After installing, import the library, create a WritingSystem
instance and select the alphabet of the desired language (Alphabetic covers a wide range of languages):
from alphabetic import WritingSystem
ws = WritingSystem()
# Retrieve the English alphabet list
en_alphabet = ws.by_language(ws.Language.English, as_list=True)
Using this list, we can write a handy function that accomplishes this task:
def contains_alphabet_strings(string: str, language_alphabet: list[str]) -> bool:
alphabet_chars = [char for char in string if char in language_alphabet]
return True if len(alphabet_chars) > 0 else False
and call it as follows:
string_1 = "(555).555-5555"
string_2 = "(555) 555 - 5555 ext. 5555"
# Result:
contains_alphabet_strings(string_1, en_alphabet) # False
contains_alphabet_strings(string_2, en_alphabet) # True
Upvotes: 0
Reputation: 340
I tested each of the above methods for finding if any alphabets are contained in a given string and found out average processing time per string on a standard computer.
~250 ns for
import re
~3 µs for
re.search('[a-zA-Z]', string)
~6 µs for
any(c.isalpha() for c in string)
~850 ns for
string.upper().isupper()
Opposite to as alleged, importing re takes negligible time, and searching with re takes just about half time as compared to iterating isalpha() even for a relatively small string.

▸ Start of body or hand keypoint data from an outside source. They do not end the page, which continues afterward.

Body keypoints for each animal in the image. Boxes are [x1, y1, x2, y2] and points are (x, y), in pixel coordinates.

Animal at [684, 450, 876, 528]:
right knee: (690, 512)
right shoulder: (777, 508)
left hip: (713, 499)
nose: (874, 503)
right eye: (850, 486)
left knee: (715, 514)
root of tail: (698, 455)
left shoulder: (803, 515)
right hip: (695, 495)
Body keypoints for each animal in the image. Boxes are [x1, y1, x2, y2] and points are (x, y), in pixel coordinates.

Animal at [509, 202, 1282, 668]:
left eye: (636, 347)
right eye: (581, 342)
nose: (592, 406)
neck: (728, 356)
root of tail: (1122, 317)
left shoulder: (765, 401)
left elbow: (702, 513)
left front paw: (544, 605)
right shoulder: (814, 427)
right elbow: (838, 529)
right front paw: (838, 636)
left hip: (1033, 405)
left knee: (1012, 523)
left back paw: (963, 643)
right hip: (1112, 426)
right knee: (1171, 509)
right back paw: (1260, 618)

Hence for larger strings and greater counts, re would be significantly more efficient.
But converting string to a case and checking case (i.e. any of upper().isupper() or lower().islower() ) wins here. In every loop it is significantly faster than re.search() and it doesn't even require any additional imports.
Upvotes: 13
Reputation: 33407
Regex should be a fast approach:
re.search('[a-zA-Z]', the_string)
Upvotes: 167
Reputation: 403
I liked the answer provided by @jean-françois-fabre, but it is incomplete.
His approach will work, but only if the text contains purely lower- or uppercase letters:
>>> text = "(555).555-5555 extA. 5555"
>>> text.islower()
False
>>> text.isupper()
False
The better approach is to first upper- or lowercase your string and then check.

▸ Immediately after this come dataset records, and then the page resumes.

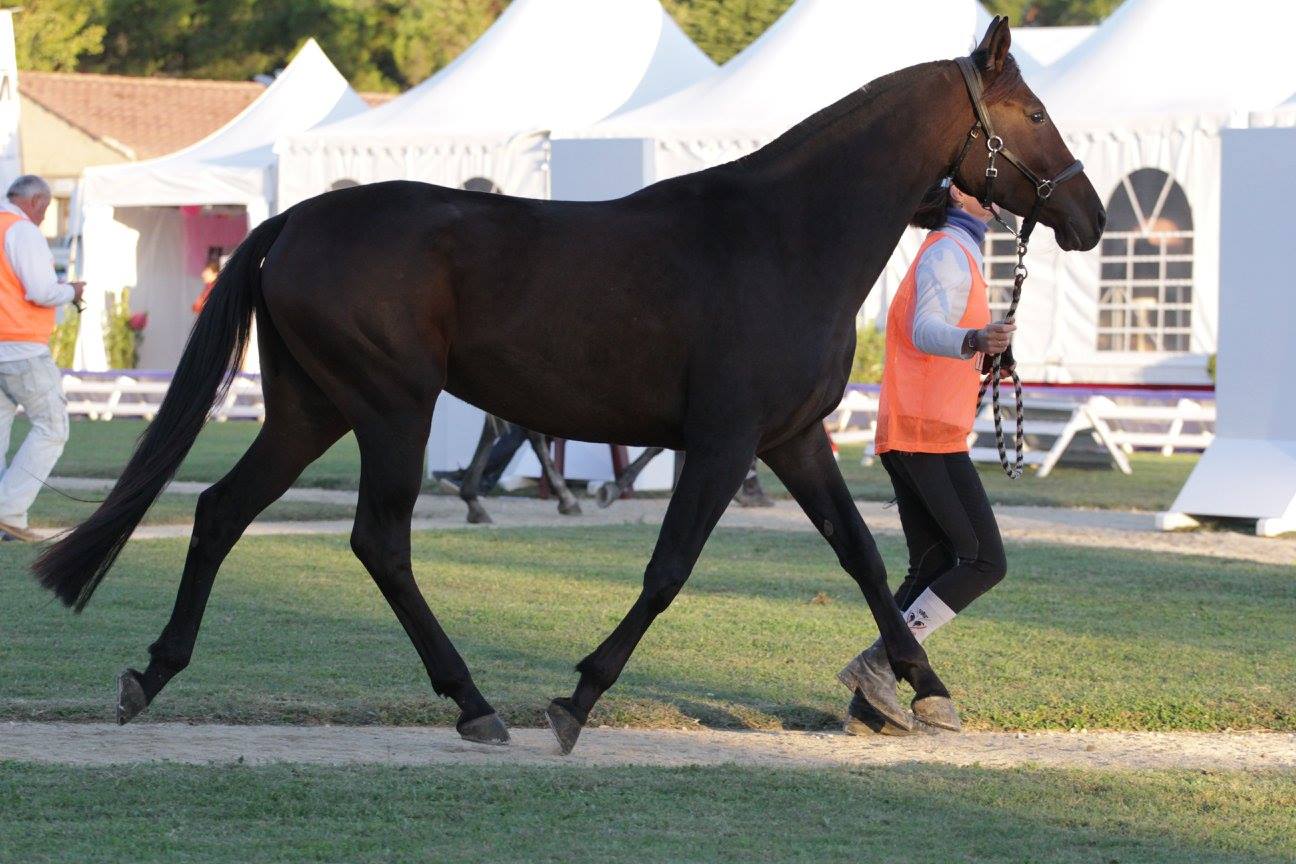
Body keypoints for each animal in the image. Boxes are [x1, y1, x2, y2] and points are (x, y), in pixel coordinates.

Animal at [32, 16, 1104, 751]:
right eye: (1036, 113)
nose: (1091, 215)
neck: (785, 235)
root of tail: (292, 219)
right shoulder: (722, 443)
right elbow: (668, 570)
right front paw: (578, 697)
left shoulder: (790, 441)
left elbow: (866, 561)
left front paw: (922, 690)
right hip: (389, 407)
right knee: (379, 540)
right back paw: (471, 702)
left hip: (312, 408)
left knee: (220, 510)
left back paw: (153, 673)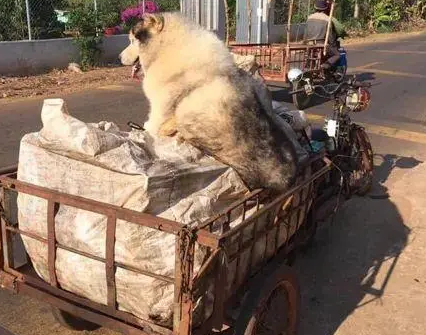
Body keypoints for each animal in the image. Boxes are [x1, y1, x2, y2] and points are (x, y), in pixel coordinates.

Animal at [120, 12, 300, 192]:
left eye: (132, 40)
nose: (119, 57)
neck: (164, 47)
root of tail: (283, 179)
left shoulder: (160, 110)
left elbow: (152, 126)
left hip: (187, 109)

>>> string1 = "(555).555-5555 extA. 5555"
>>> string2 = '555 (234) - 123.32 21'
>>> string1.upper().isupper()
True
>>> string2.upper().isupper()
False
Upvotes: 20
Reputation: 140316
You can use islower()
on your string to see if it contains some lowercase letters (amongst other characters). or
it with isupper()
to also check if contains some uppercase letters:
below: letters in the string: test yields true
>>> z = "(555) 555 - 5555 ext. 5555"
>>> z.isupper() or z.islower()
True
below: no letters in the string: test yields false.
>>> z= "(555).555-5555"
>>> z.isupper() or z.islower()
False
>>>
Not to be mixed up with isalpha()
which returns True
only if all characters are letters, which isn't what you want.

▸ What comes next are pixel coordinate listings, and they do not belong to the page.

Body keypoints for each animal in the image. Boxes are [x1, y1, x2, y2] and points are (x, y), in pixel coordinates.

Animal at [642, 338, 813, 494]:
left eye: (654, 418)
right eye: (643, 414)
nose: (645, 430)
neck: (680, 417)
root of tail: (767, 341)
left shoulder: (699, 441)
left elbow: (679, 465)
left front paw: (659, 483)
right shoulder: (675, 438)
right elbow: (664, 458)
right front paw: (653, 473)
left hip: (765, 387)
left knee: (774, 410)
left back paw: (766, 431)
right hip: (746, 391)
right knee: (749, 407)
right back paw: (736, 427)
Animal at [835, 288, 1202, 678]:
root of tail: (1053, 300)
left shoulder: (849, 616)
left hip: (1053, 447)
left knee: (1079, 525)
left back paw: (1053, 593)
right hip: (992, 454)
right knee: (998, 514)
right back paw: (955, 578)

Note that Barm's answer completes mine nicely, since mine doesn't handle the mixed case well.
Upvotes: 29
Reputation: 651
You can also do this in addition
import re
string='24234ww'
val = re.search('[a-zA-Z]+',string)
val[0].isalpha() # returns True if the variable is an alphabet
print(val[0]) # this will print the first instance of the matching value
Also note that if variable val returns None. That means the search did not find a match
Upvotes: 1
Reputation: 12486
You can use regular expression like this:
import re
print re.search('[a-zA-Z]+',string)
Upvotes: 11
Reputation: 353604
How about:
>>> string_1 = "(555).555-5555"
>>> string_2 = "(555) 555 - 5555 ext. 5555"
>>> any(c.isalpha() for c in string_1)
False
>>> any(c.isalpha() for c in string_2)
True
Upvotes: 116